**Excerpt provided**:
Dive Brief:
- Incyte has named veteran pharmaceutical executive Bill Meury as its new CEO, replacing longtime head Hervé Hoppenot, who led the cancer and blood disease drugmaker for the past 11 years.
- Meury, whose appointment is effective immediately, previously ran Anthos Therapeutics, which he sold this year to Novartis for nearly $1 billion, and Karuna Therapeutics, which Bristol Myers Squibb bought for $14 billion in 2023. Prior to those posts, Meury was chief commercial officer at Allergan.
- Hoppenot will remain on Incyte’s board of directors through the end of this year to aid Meury’s transition into the CEO role. Alongside the succession, Julian Baker, managing partner of biotechnology investor Baker Bros. Advisors and lead independent director for Incyte, was elected board chair.

**Supplied information**:

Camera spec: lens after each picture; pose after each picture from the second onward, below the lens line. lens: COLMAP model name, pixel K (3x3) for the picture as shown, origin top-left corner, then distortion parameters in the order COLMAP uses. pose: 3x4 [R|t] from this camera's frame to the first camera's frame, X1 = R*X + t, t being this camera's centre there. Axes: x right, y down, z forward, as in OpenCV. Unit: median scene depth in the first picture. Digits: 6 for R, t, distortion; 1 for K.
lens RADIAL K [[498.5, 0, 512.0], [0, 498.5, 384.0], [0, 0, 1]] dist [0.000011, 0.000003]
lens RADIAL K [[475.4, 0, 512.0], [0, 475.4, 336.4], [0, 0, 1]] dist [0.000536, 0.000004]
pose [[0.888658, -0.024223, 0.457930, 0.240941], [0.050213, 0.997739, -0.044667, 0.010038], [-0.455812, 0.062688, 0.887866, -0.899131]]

---

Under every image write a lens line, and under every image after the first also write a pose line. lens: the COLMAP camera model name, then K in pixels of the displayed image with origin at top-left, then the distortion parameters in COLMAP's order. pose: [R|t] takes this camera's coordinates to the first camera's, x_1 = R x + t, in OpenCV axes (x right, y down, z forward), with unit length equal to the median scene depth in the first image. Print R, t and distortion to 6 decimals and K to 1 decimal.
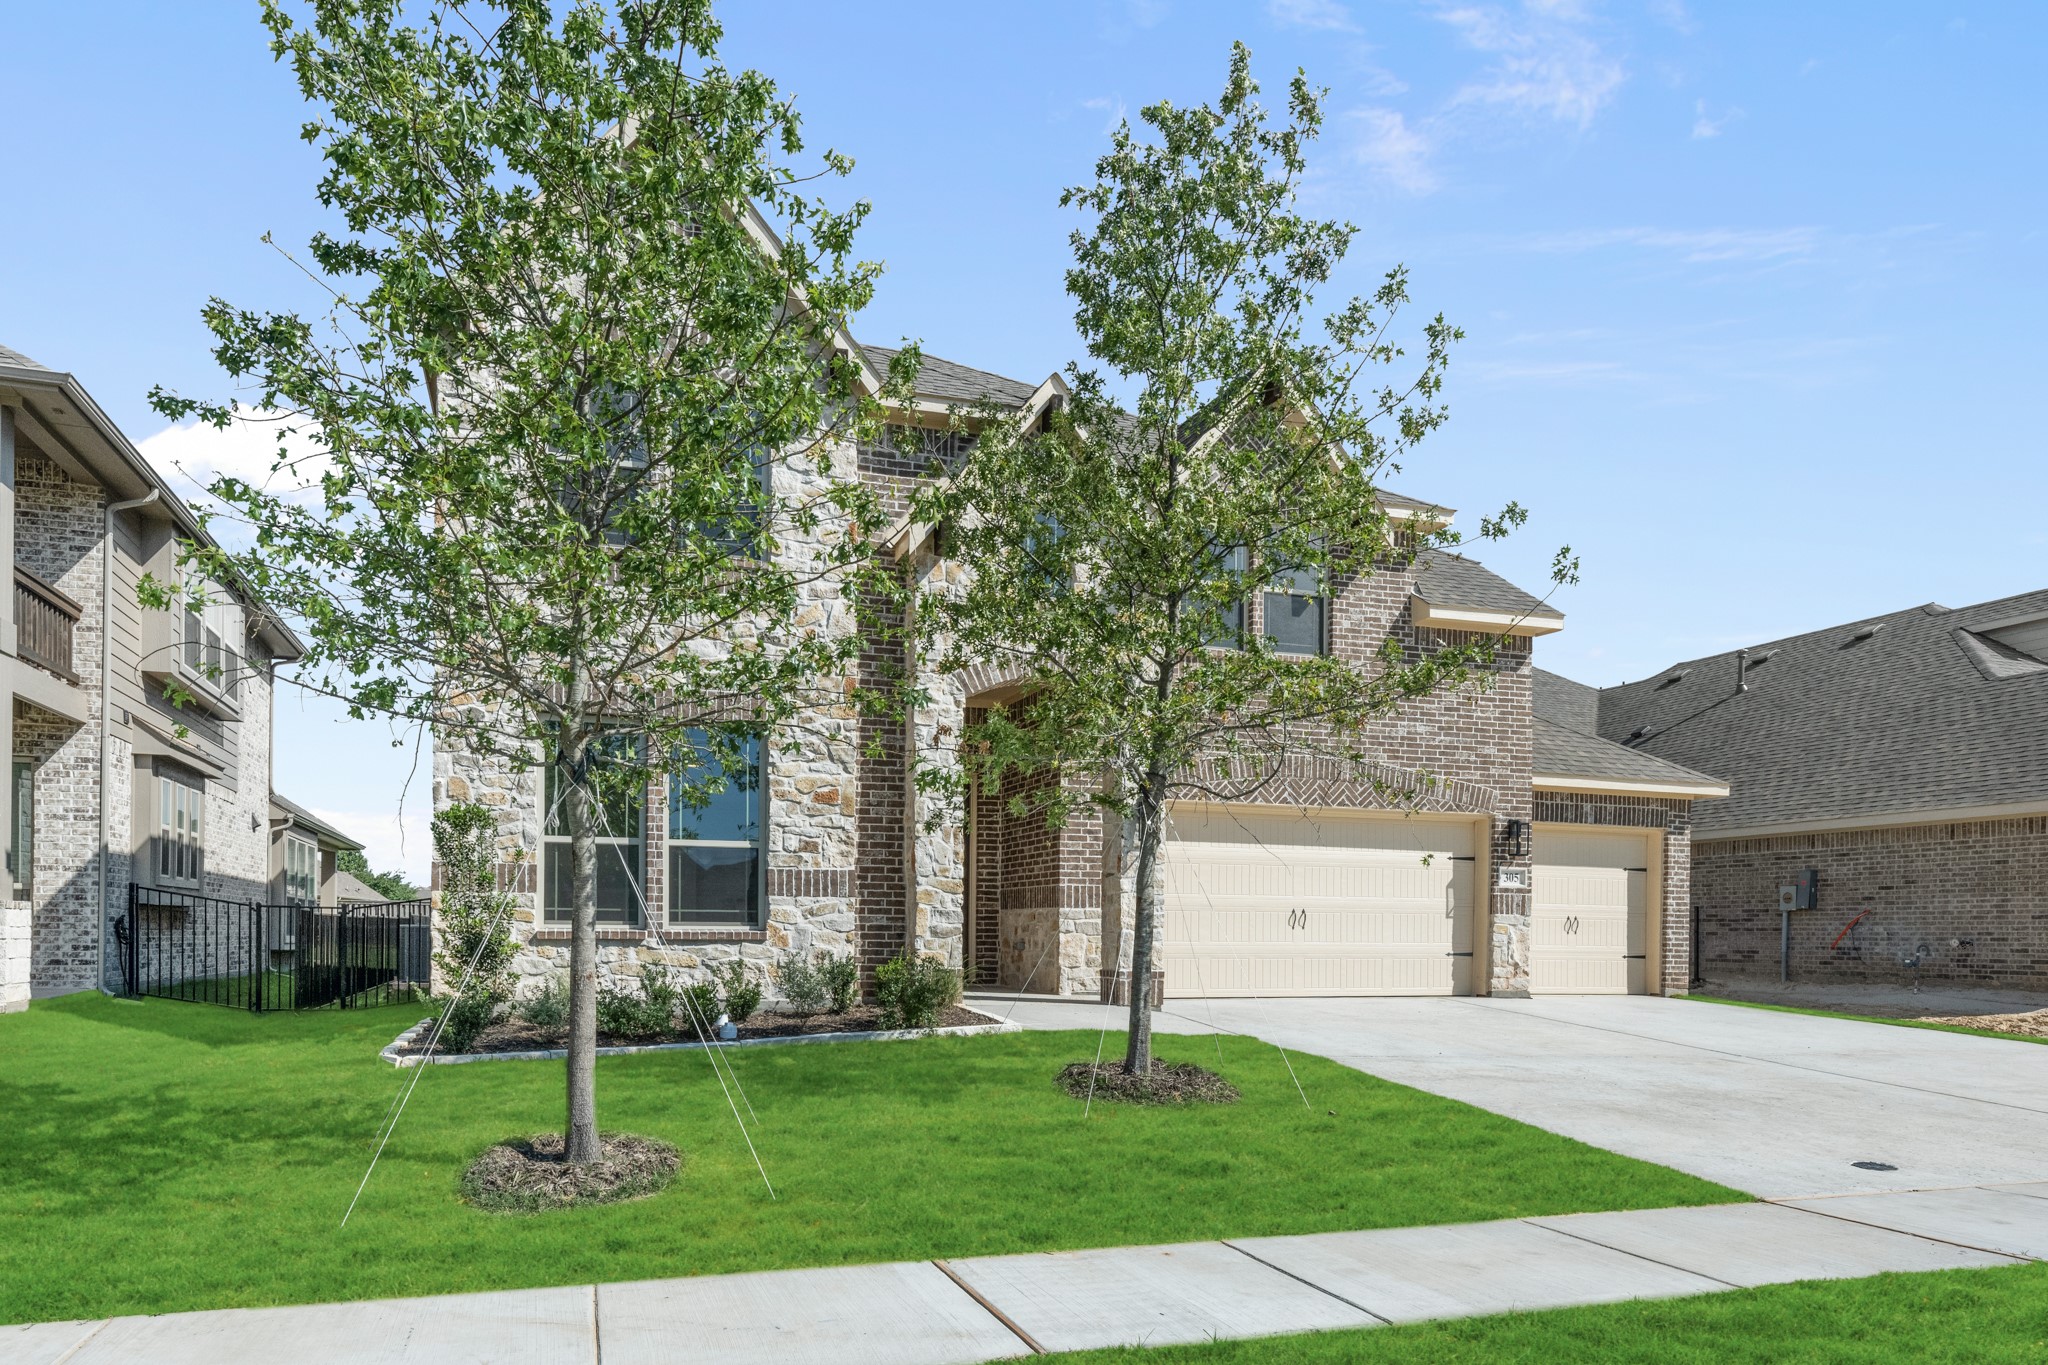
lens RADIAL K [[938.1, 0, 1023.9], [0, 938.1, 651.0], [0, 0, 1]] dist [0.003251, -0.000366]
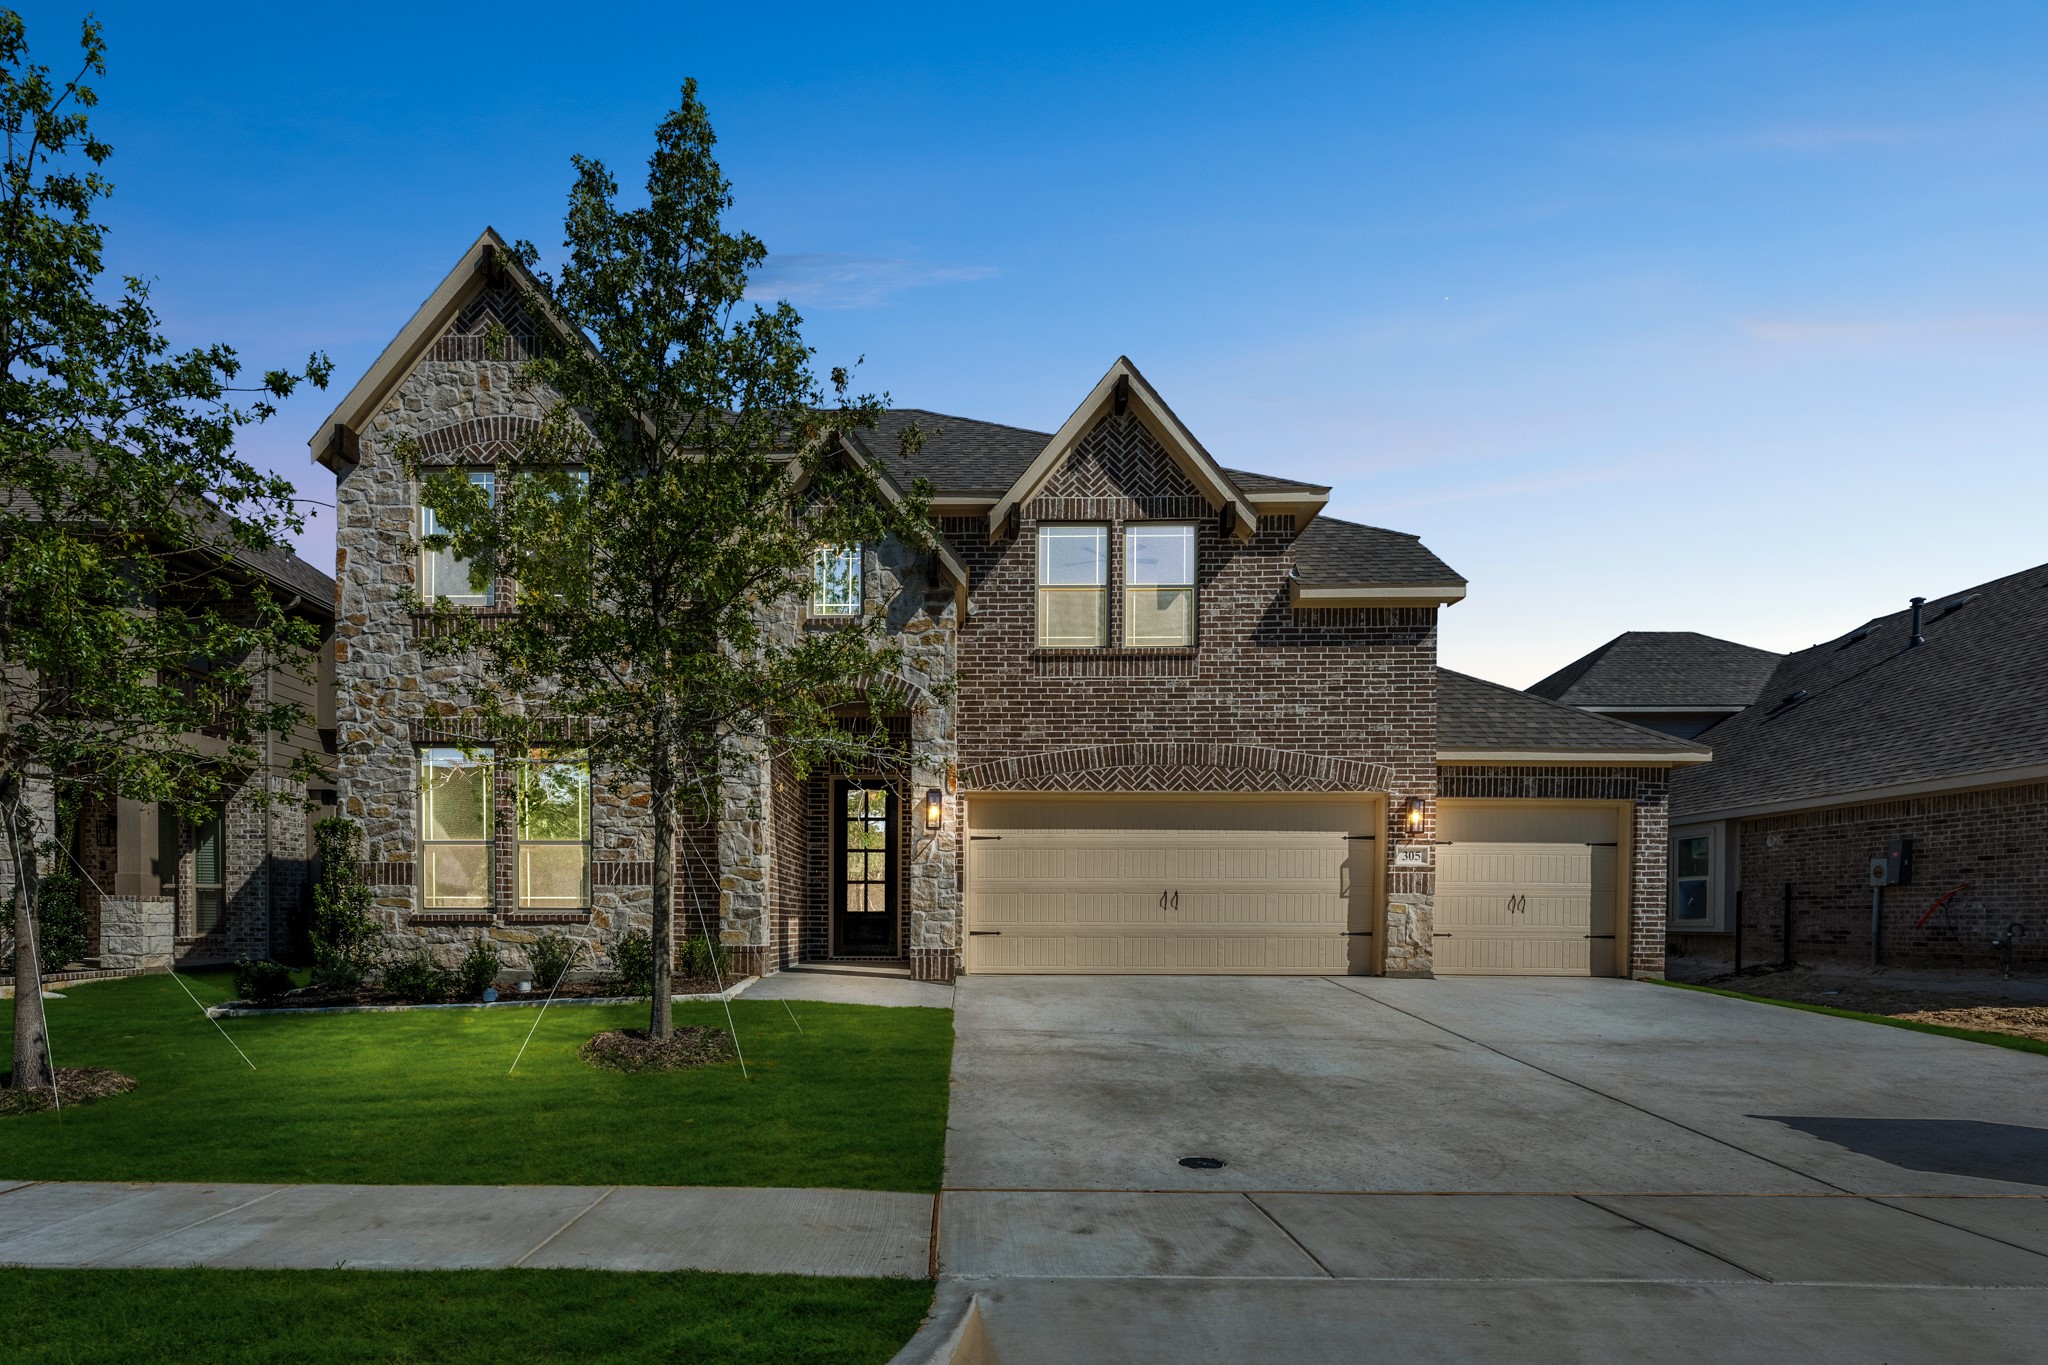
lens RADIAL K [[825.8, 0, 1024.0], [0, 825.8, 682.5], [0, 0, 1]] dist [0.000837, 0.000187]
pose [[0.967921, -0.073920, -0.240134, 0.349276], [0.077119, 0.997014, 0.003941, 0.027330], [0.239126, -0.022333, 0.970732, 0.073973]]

---

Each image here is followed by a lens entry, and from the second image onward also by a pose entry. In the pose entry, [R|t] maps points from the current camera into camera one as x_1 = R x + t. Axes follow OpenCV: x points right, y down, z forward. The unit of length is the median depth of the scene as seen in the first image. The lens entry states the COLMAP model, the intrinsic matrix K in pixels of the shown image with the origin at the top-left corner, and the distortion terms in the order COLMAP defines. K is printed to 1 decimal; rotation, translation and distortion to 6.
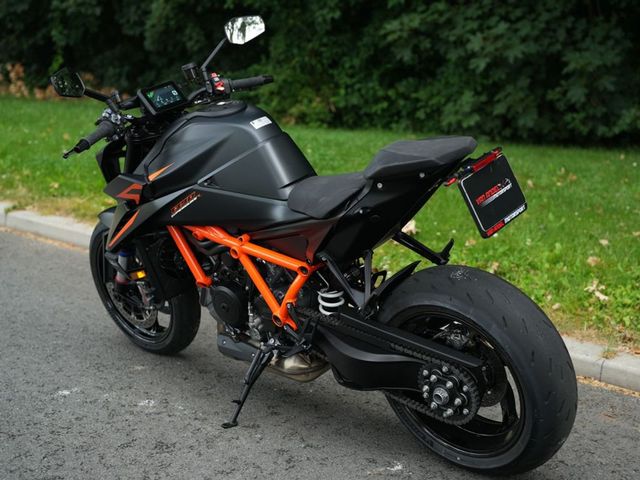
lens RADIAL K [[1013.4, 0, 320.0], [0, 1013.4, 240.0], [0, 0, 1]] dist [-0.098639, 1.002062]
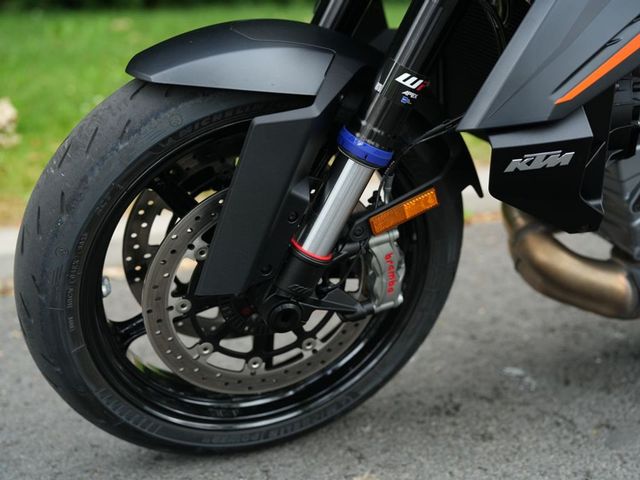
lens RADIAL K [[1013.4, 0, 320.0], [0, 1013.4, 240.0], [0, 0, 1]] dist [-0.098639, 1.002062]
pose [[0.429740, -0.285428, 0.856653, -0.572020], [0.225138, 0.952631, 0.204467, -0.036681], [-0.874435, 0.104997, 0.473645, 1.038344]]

**Required work**:
1 - From the Incyte brief, give again the passage that begins at the words "- Hoppenot will" and stops after the words "elected board chair.".
2 - List every company or investment firm named in the Incyte brief.
3 - Answer these questions from the Incyte brief.
(a) How many years did Hervé Hoppenot lead Incyte?
(b) For how much did Bristol Myers Squibb buy Karuna Therapeutics, and in what year?
(c) To what position on Incyte's board was Julian Baker elected?

**Solution list**:
1 -
- Hoppenot will remain on Incyte’s board of directors through the end of this year to aid Meury’s transition into the CEO role. Alongside the succession, Julian Baker, managing partner of biotechnology investor Baker Bros. Advisors and lead independent director for Incyte, was elected board chair.

2 -
- Incyte
- Anthos Therapeutics
- Novartis
- Karuna Therapeutics
- Bristol Myers Squibb
- Allergan
- Baker Bros. Advisors

3 -
(a) 11 years
(b) $14 billion, in 2023
(c) Board chair